Dataset:
Content starts

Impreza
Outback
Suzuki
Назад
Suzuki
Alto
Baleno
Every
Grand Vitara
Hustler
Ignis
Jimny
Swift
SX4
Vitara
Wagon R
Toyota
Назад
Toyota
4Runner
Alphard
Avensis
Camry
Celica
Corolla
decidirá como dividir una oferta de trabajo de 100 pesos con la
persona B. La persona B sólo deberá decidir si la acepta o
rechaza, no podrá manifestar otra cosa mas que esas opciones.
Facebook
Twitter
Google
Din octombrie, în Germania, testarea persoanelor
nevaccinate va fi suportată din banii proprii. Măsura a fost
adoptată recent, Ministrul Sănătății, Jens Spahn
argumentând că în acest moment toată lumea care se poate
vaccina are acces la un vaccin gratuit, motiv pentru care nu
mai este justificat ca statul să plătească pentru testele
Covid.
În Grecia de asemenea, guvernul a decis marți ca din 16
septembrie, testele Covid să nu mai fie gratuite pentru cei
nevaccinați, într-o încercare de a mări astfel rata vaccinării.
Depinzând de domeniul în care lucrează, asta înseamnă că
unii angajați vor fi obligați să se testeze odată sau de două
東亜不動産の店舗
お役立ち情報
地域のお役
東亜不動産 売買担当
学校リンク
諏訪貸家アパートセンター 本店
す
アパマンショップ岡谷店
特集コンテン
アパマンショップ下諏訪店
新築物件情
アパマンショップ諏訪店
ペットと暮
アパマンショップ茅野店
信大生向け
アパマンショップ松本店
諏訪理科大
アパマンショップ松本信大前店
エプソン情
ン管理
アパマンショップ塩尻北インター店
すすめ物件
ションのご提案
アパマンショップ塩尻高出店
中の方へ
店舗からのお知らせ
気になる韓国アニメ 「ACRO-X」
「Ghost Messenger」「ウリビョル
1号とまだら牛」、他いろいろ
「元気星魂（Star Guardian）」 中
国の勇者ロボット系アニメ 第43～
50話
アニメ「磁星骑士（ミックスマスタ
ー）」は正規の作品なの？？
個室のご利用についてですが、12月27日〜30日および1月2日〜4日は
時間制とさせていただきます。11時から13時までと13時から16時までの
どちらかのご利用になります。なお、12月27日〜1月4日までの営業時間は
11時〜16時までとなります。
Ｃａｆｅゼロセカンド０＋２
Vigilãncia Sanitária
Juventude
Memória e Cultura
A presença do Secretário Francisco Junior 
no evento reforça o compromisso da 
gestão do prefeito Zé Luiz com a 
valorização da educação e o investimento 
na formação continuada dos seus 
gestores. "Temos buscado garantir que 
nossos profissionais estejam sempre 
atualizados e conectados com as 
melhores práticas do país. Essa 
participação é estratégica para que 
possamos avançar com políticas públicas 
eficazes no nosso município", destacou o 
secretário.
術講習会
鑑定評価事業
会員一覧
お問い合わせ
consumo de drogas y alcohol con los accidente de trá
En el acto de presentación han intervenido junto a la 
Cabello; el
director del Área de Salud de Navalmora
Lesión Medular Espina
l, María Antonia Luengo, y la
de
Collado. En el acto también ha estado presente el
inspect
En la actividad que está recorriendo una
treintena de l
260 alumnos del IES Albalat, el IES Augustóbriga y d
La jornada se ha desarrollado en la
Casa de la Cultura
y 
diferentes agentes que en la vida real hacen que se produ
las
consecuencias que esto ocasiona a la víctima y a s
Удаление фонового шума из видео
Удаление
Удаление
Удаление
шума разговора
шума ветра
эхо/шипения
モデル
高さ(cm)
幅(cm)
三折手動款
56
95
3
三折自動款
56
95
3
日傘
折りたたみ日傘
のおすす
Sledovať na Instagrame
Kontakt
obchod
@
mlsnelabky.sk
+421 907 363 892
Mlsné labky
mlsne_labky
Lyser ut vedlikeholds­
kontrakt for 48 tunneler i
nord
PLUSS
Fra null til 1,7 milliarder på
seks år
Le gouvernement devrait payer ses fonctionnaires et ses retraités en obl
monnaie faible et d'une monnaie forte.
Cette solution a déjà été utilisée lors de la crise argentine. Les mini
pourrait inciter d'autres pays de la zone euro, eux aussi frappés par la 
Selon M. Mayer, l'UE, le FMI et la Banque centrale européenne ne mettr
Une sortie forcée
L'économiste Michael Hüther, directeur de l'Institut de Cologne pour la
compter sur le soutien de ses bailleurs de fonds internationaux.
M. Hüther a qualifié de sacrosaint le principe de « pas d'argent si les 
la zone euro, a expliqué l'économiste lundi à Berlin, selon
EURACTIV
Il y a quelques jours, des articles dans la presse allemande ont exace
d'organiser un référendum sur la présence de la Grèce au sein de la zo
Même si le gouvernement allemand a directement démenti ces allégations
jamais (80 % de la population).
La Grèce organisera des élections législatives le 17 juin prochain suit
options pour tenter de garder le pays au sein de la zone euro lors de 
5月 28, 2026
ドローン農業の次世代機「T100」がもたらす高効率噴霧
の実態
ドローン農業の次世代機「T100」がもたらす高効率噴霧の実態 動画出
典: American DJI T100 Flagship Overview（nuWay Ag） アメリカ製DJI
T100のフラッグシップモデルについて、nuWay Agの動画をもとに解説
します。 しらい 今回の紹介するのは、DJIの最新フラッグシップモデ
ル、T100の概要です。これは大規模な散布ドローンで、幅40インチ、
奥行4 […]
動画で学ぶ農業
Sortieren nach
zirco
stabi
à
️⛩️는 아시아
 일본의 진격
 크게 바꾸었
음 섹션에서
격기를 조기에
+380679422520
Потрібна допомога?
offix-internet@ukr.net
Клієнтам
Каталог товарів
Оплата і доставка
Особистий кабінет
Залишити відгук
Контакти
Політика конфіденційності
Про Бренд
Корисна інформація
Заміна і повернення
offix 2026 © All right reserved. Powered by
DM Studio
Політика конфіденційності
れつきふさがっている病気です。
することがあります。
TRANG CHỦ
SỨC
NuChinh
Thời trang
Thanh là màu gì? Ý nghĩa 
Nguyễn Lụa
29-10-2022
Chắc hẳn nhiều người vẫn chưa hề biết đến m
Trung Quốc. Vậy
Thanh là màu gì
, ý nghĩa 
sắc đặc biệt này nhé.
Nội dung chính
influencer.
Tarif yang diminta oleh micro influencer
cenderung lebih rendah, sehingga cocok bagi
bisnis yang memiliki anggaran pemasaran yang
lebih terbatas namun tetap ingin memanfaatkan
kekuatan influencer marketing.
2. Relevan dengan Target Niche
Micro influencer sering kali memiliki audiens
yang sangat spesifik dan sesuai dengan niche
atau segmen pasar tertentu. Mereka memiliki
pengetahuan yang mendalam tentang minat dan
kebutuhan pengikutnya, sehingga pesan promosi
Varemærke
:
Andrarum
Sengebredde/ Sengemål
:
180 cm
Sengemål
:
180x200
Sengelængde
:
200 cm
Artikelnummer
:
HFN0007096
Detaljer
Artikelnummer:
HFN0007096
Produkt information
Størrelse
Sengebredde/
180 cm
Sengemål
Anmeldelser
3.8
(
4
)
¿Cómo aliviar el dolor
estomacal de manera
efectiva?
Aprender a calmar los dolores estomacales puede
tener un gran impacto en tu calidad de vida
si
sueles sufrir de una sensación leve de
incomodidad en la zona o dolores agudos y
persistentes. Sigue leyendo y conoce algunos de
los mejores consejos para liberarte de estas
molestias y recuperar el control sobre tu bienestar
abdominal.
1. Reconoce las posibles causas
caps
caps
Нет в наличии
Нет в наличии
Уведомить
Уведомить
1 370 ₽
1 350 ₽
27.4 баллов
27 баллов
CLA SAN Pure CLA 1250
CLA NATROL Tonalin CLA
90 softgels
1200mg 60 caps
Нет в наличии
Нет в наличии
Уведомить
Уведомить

Content ends

What you should do: Copy every entry exactly. Leave nothing out.

Result below:
Impreza
Outback
Suzuki
Назад
Suzuki
Alto
Baleno
Every
Grand Vitara
Hustler
Ignis
Jimny
Swift
SX4
Vitara
Wagon R
Toyota
Назад
Toyota
4Runner
Alphard
Avensis
Camry
Celica
Corolla
decidirá como dividir una oferta de trabajo de 100 pesos con la
persona B. La persona B sólo deberá decidir si la acepta o
rechaza, no podrá manifestar otra cosa mas que esas opciones.
Facebook
Twitter
Google
Din octombrie, în Germania, testarea persoanelor
nevaccinate va fi suportată din banii proprii. Măsura a fost
adoptată recent, Ministrul Sănătății, Jens Spahn
argumentând că în acest moment toată lumea care se poate
vaccina are acces la un vaccin gratuit, motiv pentru care nu
mai este justificat ca statul să plătească pentru testele
Covid.
În Grecia de asemenea, guvernul a decis marți ca din 16
septembrie, testele Covid să nu mai fie gratuite pentru cei
nevaccinați, într-o încercare de a mări astfel rata vaccinării.
Depinzând de domeniul în care lucrează, asta înseamnă că
unii angajați vor fi obligați să se testeze odată sau de două
東亜不動産の店舗
お役立ち情報
地域のお役
東亜不動産 売買担当
学校リンク
諏訪貸家アパートセンター 本店
す
アパマンショップ岡谷店
特集コンテン
アパマンショップ下諏訪店
新築物件情
アパマンショップ諏訪店
ペットと暮
アパマンショップ茅野店
信大生向け
アパマンショップ松本店
諏訪理科大
アパマンショップ松本信大前店
エプソン情
ン管理
アパマンショップ塩尻北インター店
すすめ物件
ションのご提案
アパマンショップ塩尻高出店
中の方へ
店舗からのお知らせ
気になる韓国アニメ 「ACRO-X」
「Ghost Messenger」「ウリビョル
1号とまだら牛」、他いろいろ
「元気星魂（Star Guardian）」 中
国の勇者ロボット系アニメ 第43～
50話
アニメ「磁星骑士（ミックスマスタ
ー）」は正規の作品なの？？
個室のご利用についてですが、12月27日〜30日および1月2日〜4日は
時間制とさせていただきます。11時から13時までと13時から16時までの
どちらかのご利用になります。なお、12月27日〜1月4日までの営業時間は
11時〜16時までとなります。
Ｃａｆｅゼロセカンド０＋２
Vigilãncia Sanitária
Juventude
Memória e Cultura
A presença do Secretário Francisco Junior 
no evento reforça o compromisso da 
gestão do prefeito Zé Luiz com a 
valorização da educação e o investimento 
na formação continuada dos seus 
gestores. "Temos buscado garantir que 
nossos profissionais estejam sempre 
atualizados e conectados com as 
melhores práticas do país. Essa 
participação é estratégica para que 
possamos avançar com políticas públicas 
eficazes no nosso município", destacou o 
secretário.
術講習会
鑑定評価事業
会員一覧
お問い合わせ
consumo de drogas y alcohol con los accidente de trá
En el acto de presentación han intervenido junto a la 
Cabello; el
director del Área de Salud de Navalmora
Lesión Medular Espina
l, María Antonia Luengo, y la
de
Collado. En el acto también ha estado presente el
inspect
En la actividad que está recorriendo una
treintena de l
260 alumnos del IES Albalat, el IES Augustóbriga y d
La jornada se ha desarrollado en la
Casa de la Cultura
y 
diferentes agentes que en la vida real hacen que se produ
las
consecuencias que esto ocasiona a la víctima y a s
Удаление фонового шума из видео
Удаление
Удаление
Удаление
шума разговора
шума ветра
эхо/шипения
モデル
高さ(cm)
幅(cm)
三折手動款
56
95
3
三折自動款
56
95
3
日傘
折りたたみ日傘
のおすす
Sledovať na Instagrame
Kontakt
obchod
@
mlsnelabky.sk
+421 907 363 892
Mlsné labky
mlsne_labky
Lyser ut vedlikeholds­
kontrakt for 48 tunneler i
nord
PLUSS
Fra null til 1,7 milliarder på
seks år
Le gouvernement devrait payer ses fonctionnaires et ses retraités en obl
monnaie faible et d'une monnaie forte.
Cette solution a déjà été utilisée lors de la crise argentine. Les mini
pourrait inciter d'autres pays de la zone euro, eux aussi frappés par la 
Selon M. Mayer, l'UE, le FMI et la Banque centrale européenne ne mettr
Une sortie forcée
L'économiste Michael Hüther, directeur de l'Institut de Cologne pour la
compter sur le soutien de ses bailleurs de fonds internationaux.
M. Hüther a qualifié de sacrosaint le principe de « pas d'argent si les 
la zone euro, a expliqué l'économiste lundi à Berlin, selon
EURACTIV
Il y a quelques jours, des articles dans la presse allemande ont exace
d'organiser un référendum sur la présence de la Grèce au sein de la zo
Même si le gouvernement allemand a directement démenti ces allégations
jamais (80 % de la population).
La Grèce organisera des élections législatives le 17 juin prochain suit
options pour tenter de garder le pays au sein de la zone euro lors de 
5月 28, 2026
ドローン農業の次世代機「T100」がもたらす高効率噴霧
の実態
ドローン農業の次世代機「T100」がもたらす高効率噴霧の実態 動画出
典: American DJI T100 Flagship Overview（nuWay Ag） アメリカ製DJI
T100のフラッグシップモデルについて、nuWay Agの動画をもとに解説
します。 しらい 今回の紹介するのは、DJIの最新フラッグシップモデ
ル、T100の概要です。これは大規模な散布ドローンで、幅40インチ、
奥行4 […]
動画で学ぶ農業
Sortieren nach
zirco
stabi
à
️⛩️는 아시아
 일본의 진격
 크게 바꾸었
음 섹션에서
격기를 조기에
+380679422520
Потрібна допомога?
offix-internet@ukr.net
Клієнтам
Каталог товарів
Оплата і доставка
Особистий кабінет
Залишити відгук
Контакти
Політика конфіденційності
Про Бренд
Корисна інформація
Заміна і повернення
offix 2026 © All right reserved. Powered by
DM Studio
Політика конфіденційності
れつきふさがっている病気です。
することがあります。
TRANG CHỦ
SỨC
NuChinh
Thời trang
Thanh là màu gì? Ý nghĩa 
Nguyễn Lụa
29-10-2022
Chắc hẳn nhiều người vẫn chưa hề biết đến m
Trung Quốc. Vậy
Thanh là màu gì
, ý nghĩa 
sắc đặc biệt này nhé.
Nội dung chính
influencer.
Tarif yang diminta oleh micro influencer
cenderung lebih rendah, sehingga cocok bagi
bisnis yang memiliki anggaran pemasaran yang
lebih terbatas namun tetap ingin memanfaatkan
kekuatan influencer marketing.
2. Relevan dengan Target Niche
Micro influencer sering kali memiliki audiens
yang sangat spesifik dan sesuai dengan niche
atau segmen pasar tertentu. Mereka memiliki
pengetahuan yang mendalam tentang minat dan
kebutuhan pengikutnya, sehingga pesan promosi
Varemærke
:
Andrarum
Sengebredde/ Sengemål
:
180 cm
Sengemål
:
180x200
Sengelængde
:
200 cm
Artikelnummer
:
HFN0007096
Detaljer
Artikelnummer:
HFN0007096
Produkt information
Størrelse
Sengebredde/
180 cm
Sengemål
Anmeldelser
3.8
(
4
)
¿Cómo aliviar el dolor
estomacal de manera
efectiva?
Aprender a calmar los dolores estomacales puede
tener un gran impacto en tu calidad de vida
si
sueles sufrir de una sensación leve de
incomodidad en la zona o dolores agudos y
persistentes. Sigue leyendo y conoce algunos de
los mejores consejos para liberarte de estas
molestias y recuperar el control sobre tu bienestar
abdominal.
1. Reconoce las posibles causas
caps
caps
Нет в наличии
Нет в наличии
Уведомить
Уведомить
1 370 ₽
1 350 ₽
27.4 баллов
27 баллов
CLA SAN Pure CLA 1250
CLA NATROL Tonalin CLA
90 softgels
1200mg 60 caps
Нет в наличии
Нет в наличии
Уведомить
Уведомить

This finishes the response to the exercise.